An Indirect Scaling Method for Testing Quantitative Cognitive Emotion Theories

Rainer Reisenzein & Martin Junge

We summarize research conducted during the past years on an improved method for measuring the subjective experience of emotions, an indirect scaling method based on graded pair comparisons. We have evidence that the scale values of emotion intensity obtained with this method have a much higher reliability than the usual rating scales (Junge & Reisenzein 2013; 2015) and even seem to achieve a metric scale level (Junge & Reisenzein, 2016). This makes this scaling method well-suited for testing quantitative cognitive emotion theories. Indeed, very good fits of quantitative cognition-emotion models on the individual subject level were obtained with this measurement method (Junge & Reisenzein, 2013).
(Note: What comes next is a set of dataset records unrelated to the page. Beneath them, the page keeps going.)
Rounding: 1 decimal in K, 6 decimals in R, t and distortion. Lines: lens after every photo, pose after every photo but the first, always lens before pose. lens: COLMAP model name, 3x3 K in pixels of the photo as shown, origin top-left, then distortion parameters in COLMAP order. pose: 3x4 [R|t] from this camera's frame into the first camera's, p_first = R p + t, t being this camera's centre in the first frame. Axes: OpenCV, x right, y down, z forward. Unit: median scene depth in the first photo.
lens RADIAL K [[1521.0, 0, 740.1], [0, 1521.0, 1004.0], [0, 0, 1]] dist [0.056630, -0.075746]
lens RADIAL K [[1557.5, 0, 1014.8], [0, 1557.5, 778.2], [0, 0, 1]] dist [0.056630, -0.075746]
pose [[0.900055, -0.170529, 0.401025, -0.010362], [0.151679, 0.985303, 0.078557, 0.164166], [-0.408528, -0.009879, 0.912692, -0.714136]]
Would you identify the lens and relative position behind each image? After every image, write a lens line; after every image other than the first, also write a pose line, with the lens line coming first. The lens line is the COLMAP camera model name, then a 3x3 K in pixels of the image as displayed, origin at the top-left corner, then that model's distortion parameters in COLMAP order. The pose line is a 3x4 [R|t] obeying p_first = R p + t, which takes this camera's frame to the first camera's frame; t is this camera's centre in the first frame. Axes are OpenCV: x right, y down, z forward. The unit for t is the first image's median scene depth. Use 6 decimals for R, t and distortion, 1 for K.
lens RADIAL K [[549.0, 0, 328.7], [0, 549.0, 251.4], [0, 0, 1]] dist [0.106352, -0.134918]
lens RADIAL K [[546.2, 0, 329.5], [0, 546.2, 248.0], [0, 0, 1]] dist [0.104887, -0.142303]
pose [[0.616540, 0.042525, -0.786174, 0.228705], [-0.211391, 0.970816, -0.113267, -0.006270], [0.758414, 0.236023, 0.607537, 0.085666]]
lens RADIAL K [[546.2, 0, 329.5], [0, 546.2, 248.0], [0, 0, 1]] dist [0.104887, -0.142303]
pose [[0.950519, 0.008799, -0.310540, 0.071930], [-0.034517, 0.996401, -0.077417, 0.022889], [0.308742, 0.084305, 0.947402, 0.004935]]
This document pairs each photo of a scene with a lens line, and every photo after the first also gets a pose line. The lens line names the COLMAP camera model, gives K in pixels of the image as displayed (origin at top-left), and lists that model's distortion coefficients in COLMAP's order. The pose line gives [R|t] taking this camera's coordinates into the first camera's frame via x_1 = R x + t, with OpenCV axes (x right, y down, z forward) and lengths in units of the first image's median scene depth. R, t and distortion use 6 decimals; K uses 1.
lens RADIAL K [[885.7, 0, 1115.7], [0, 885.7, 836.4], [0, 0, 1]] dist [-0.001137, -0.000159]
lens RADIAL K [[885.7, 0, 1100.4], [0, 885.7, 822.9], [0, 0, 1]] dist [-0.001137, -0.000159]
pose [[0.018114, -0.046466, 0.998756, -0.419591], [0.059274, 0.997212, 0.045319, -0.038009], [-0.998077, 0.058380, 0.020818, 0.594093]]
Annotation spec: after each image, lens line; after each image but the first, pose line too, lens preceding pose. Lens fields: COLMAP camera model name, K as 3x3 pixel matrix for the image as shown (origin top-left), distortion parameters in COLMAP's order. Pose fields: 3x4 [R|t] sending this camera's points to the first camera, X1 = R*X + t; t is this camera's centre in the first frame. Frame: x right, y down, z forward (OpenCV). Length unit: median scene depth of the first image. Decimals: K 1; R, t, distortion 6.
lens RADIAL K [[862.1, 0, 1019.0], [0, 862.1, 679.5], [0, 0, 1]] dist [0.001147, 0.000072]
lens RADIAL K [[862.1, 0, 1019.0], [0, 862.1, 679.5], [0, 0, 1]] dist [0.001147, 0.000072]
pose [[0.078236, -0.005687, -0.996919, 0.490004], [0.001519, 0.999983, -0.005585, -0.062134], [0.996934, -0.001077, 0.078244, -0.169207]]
In recent work, the method was sucessfully extended beyond the measurement of emotions to the measurement of cognitions and action tendencies (Reisenzein & Franikowski, 2018). Junge, M., & Reisenzein, R. (2013). Indirect scaling methods for testing quantitative emotion theories. Cognition and Emotion, 27, 1247–1275. Junge, M., & Reisenzein, R. (2015). Maximum Likelihood Difference Scaling versus Ordinal Difference Scaling of emotion intensity: a comparison. Quality & Quantity, 49, 2169–2185. Junge, M., & Reisenzein, R. (2016). Metric scales for emotion measurement. Psychological Test and Assessment Modeling, 58, 497–530. Reisenzein, R., & Franikowski, P. (2018). Improved measurement of cognitions, feelings and action tendencies using Ordinal Difference Scaling. Manuscript in preparation, University of Greifswald.